— WORK TASK —
Extract the stretch of the Varnish and AWS ELB passage from "The bottom line" through "suggest a change?)", copying it word for word.
===== TEXT PASSAGE
As you can see, the answer for this CNAME DNS resolution for Netflix's ELB are 3 different IP addresses. Is up to the application (usually your Internet Web Browser) to decide which to use. Different clients will chose different IPs (they are not always sorted the same way) and this will balance the traffic among different AZs.
The bottom line is that your ELB in real life are multiple instances in multiple AZs and the CNAME mechanism is the method used to balance them.

But Varnish behaves different
And when you specify a CNAME as a Varnish backend server (the destination server where Varnish requests will be send to) it will translate that into only one IP. Despite the amount of IP addresses associated with that CNAME. It will only chose one and use that one for all its activity. Therefore Varnish and AWS ELB are not compatible. (Would you like to suggest a change?)
==========
===== PROVIDED RECORDS
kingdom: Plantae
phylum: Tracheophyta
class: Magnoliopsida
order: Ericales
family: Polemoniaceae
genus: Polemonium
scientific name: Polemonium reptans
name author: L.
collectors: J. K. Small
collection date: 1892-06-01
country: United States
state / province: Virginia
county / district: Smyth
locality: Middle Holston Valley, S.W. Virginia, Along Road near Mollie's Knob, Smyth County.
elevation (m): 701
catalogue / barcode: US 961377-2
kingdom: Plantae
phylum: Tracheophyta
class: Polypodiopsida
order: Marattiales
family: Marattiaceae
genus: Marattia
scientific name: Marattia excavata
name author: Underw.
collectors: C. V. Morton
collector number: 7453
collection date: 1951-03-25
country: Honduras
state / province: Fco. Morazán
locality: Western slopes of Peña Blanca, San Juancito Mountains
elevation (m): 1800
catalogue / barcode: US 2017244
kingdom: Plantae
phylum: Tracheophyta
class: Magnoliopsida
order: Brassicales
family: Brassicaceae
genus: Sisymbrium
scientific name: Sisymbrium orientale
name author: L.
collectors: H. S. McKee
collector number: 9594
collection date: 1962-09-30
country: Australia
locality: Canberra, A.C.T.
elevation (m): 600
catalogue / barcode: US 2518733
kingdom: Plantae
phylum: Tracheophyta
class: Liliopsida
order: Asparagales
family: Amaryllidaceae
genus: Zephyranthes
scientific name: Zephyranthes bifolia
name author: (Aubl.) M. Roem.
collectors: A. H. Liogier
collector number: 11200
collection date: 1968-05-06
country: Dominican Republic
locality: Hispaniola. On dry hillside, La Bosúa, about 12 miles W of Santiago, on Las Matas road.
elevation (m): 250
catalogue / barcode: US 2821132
==========
— RESULT OF THE EXERCISE —
The bottom line is that your ELB in real life are multiple instances in multiple AZs and the CNAME mechanism is the method used to balance them.

But Varnish behaves different
And when you specify a CNAME as a Varnish backend server (the destination server where Varnish requests will be send to) it will translate that into only one IP. Despite the amount of IP addresses associated with that CNAME. It will only chose one and use that one for all its activity. Therefore Varnish and AWS ELB are not compatible. (Would you like to suggest a change?)